A Hawke's Bay backpackers has closed its doors to all foreign visitors, claiming an Italian backpacker lied to them in a bid to get a bed.
Hastings-based backpackers Farmhouse Lodge on Tuesday erected a sign outside their Fernhill accommodation advising customers the venue had "no vacancies for foreign backpackers".
Owner Dawson Bliss said the decision to allow only New Zealanders a room at the lodge was one made out of coronavirus caution.
"It stemmed from an Italian backpacker that turned up at the lodge last week who told my wife he'd been in the country for two weeks," he said.
"She checked his passport and the stamp said he'd arrived two days before. That is what set off alarm bells."
The virus, which is believed to have emerged from illegally traded wildlife at a seafood market in Wuhan, China, has so far claimed the lives of 7144 people around the world, with nearly 182,403 confirmed cases.
Italy, the second most affected country, has over 25,000 confirmed cases, with a death toll of 2158.
A Human Rights Commission spokeswoman said while they don't comment on individual cases, they encourage everyone to "resist judging and typecasting people based on their ethnicity, nationality or physical appearance".
"There are legitimate, and understandable, public health concerns at present and it is important to follow the instructions and advice from the Ministry of Health," she said.

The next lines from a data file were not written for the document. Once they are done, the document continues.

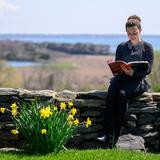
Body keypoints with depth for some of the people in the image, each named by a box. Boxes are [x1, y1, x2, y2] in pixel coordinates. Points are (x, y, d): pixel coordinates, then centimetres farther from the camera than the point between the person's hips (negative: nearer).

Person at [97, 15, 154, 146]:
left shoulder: (147, 47, 6)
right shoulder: (121, 47, 16)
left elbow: (148, 69, -3)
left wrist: (133, 73, -21)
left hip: (138, 80, -3)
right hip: (121, 78, 3)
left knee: (122, 94, -34)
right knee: (111, 93, -31)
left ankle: (117, 134, -30)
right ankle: (107, 134, -37)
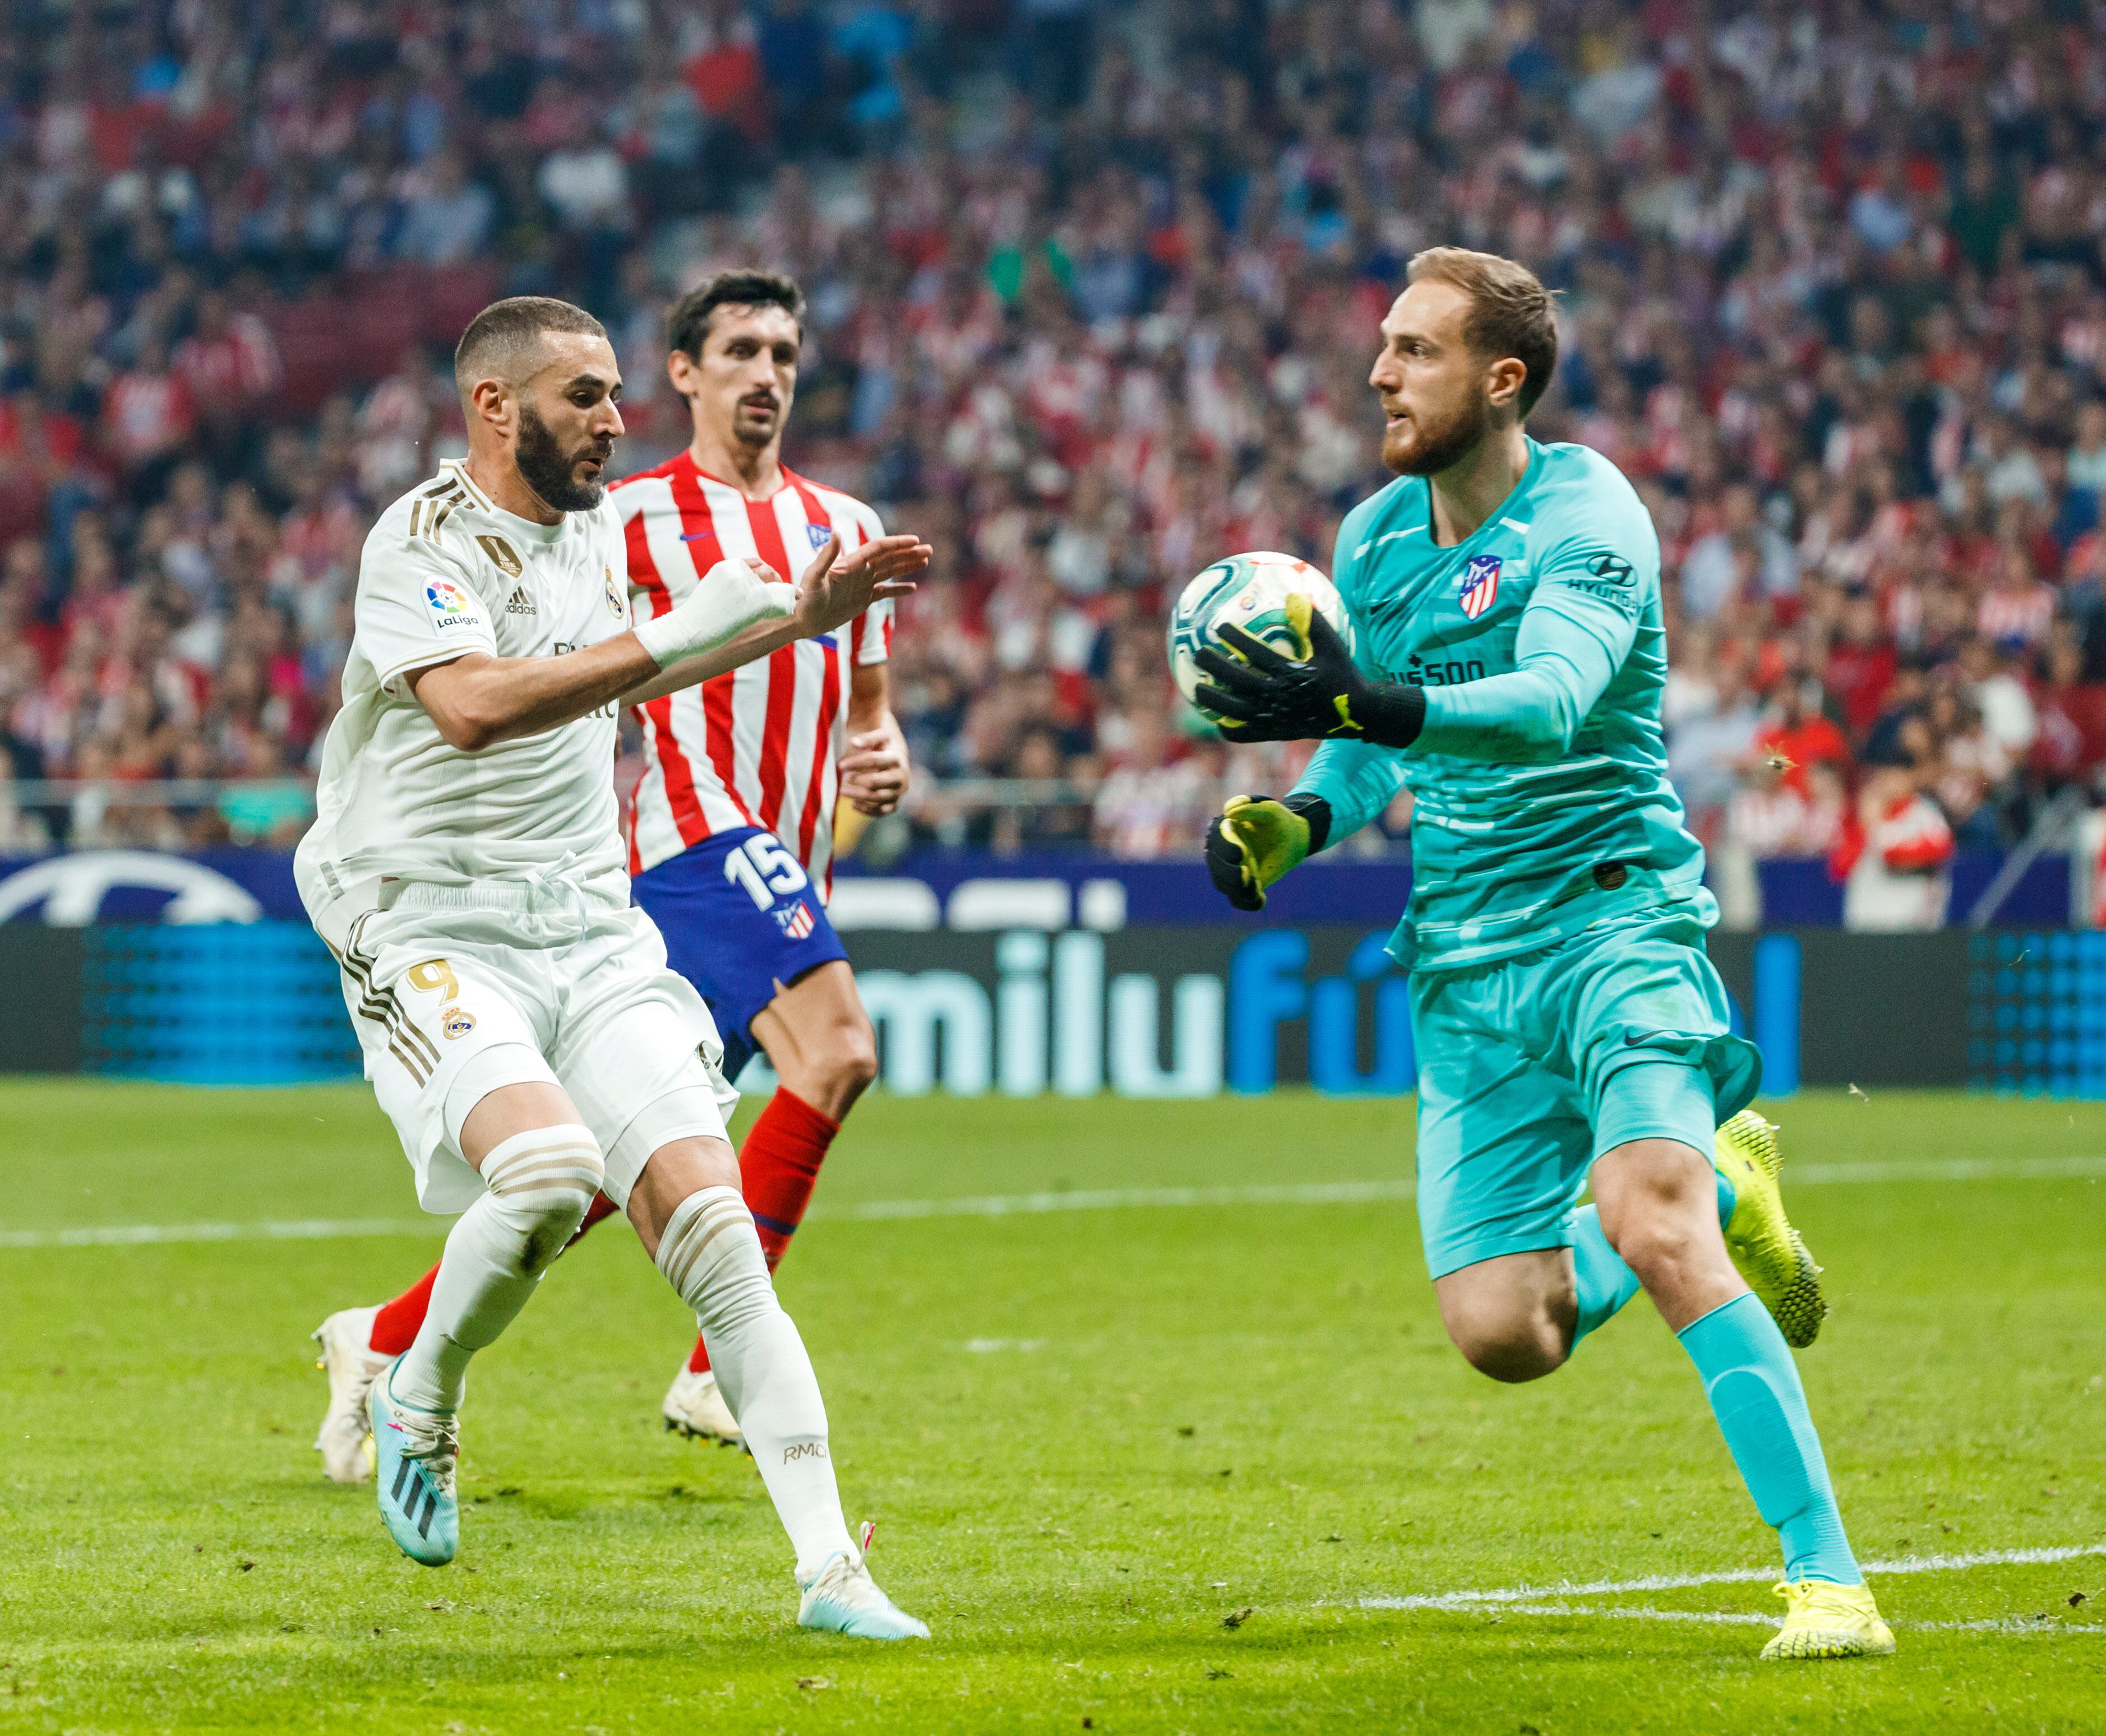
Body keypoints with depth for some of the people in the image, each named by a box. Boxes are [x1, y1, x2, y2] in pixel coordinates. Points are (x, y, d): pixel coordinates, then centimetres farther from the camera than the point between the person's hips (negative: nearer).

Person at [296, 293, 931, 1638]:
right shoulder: (422, 540, -11)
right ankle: (418, 1404, -1)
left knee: (709, 1218, -11)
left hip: (596, 934, 6)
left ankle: (830, 1566, -13)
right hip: (436, 938, -6)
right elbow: (471, 705, -29)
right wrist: (675, 636, -32)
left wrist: (801, 617, 25)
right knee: (550, 1170, -31)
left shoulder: (597, 529, 13)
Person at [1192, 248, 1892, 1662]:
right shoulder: (1375, 539, 10)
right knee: (1501, 1330, -3)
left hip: (1611, 918, -6)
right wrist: (1296, 826, 1)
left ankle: (1829, 1579, -24)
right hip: (1466, 964, 6)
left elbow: (1551, 700, -31)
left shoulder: (1586, 522, -12)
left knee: (1647, 1222, -28)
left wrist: (1366, 706, -47)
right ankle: (1724, 1189, 28)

"It is also important to be aware of obligations under the Human Rights Act, which prohibit discrimination in a number of circumstances and on a wide variety of grounds.
"These include ethnicity, national origins and having a physical illness and/or organisms in the body capable of causing illness. There are some exceptions to the general rules."
Bliss, who runs the backpackers lodge along State Highway 5, near Fernhill, with his partner Novia, said he is happy to suffer financially if it means keeping the country safe.
"We've got to take a financial hit from this, but so be it. We are here for the long term, not the short term.
"Backpackers associate with backpackers. There are backpackers who aren't going to self-isolate when arriving, which is where the problem lies."
Prime Minister Jacinda Ardern announced on Saturday that any person, excluding Pacific islanders, will be required to self-isolate for 14 days upon arrival to the country.
The strict restrictions have many in the region wary, even though a case has yet to be reported.
Napier resident Gwen Brocklehurst, who flew back from Wellington on an Air New Zealand flight on Monday afternoon, said at least five people on her flight were on government implemented self-isolation.
"A lady next to me told me she, her daughter and her granddaughter had just got back from Australia and they, along with two others in the seats in front, were all on government imposed self-isolation for two-weeks," she said.
Brocklehurst said Air New Zealand should have a "duty of care" to give passengers options if travelling in the same aircraft as those who've recently returned from overseas.
"I'm not saying they've got it, but I find it beggars belief that the government is imposing self-isolation, which I'm in full agreement with, that allows people to take a tour around New Zealand before," she said.
"The people who are going into self-isolation should have been told to wear masks, get them to sit at the back of aircraft or give us the option to rearrange our travel."
Brocklehurst added: "You can't impose these restrictions and have a gaping hole in the process. I am disgusted that I've potentially been put at risk, along with everyone else on that plane."
An Air New Zealand spokeswoman said: "As outlined by the Ministry of Health, people are able to use internal flights and public transport after arriving on an international flight to get to their house or location, then self-isolate."
"We have no record of any customers becoming unwell on NZ8894 yesterday," she added.
Paranoia levels have also risen amongst parents, with some refusing to send their children to school for fear of coronavirus.
Principals' Federation President Perry Rush dismissed the fears and said children should go to school.
"The virus is being successfully managed at the moment," he said.
"It's not being spread person-to-person and I would just encourage parents to be thinking carefully about the importance of continuing to see their child go to school. Attendance every day that a school is open is really vital.
"I think it underlines the importance ... of taking a really sensible and measured and carefully-considered approach to what is happening so we're not panicking each other into over-reacting."
Hawke's Bay supermarkets were busy on Tuesday, with many reports of essentials running low.
Some are now limiting the number of toilet rolls customers are allowed to purchase, with Hastings Pak'nSave enforcing a two-packs per customer rule.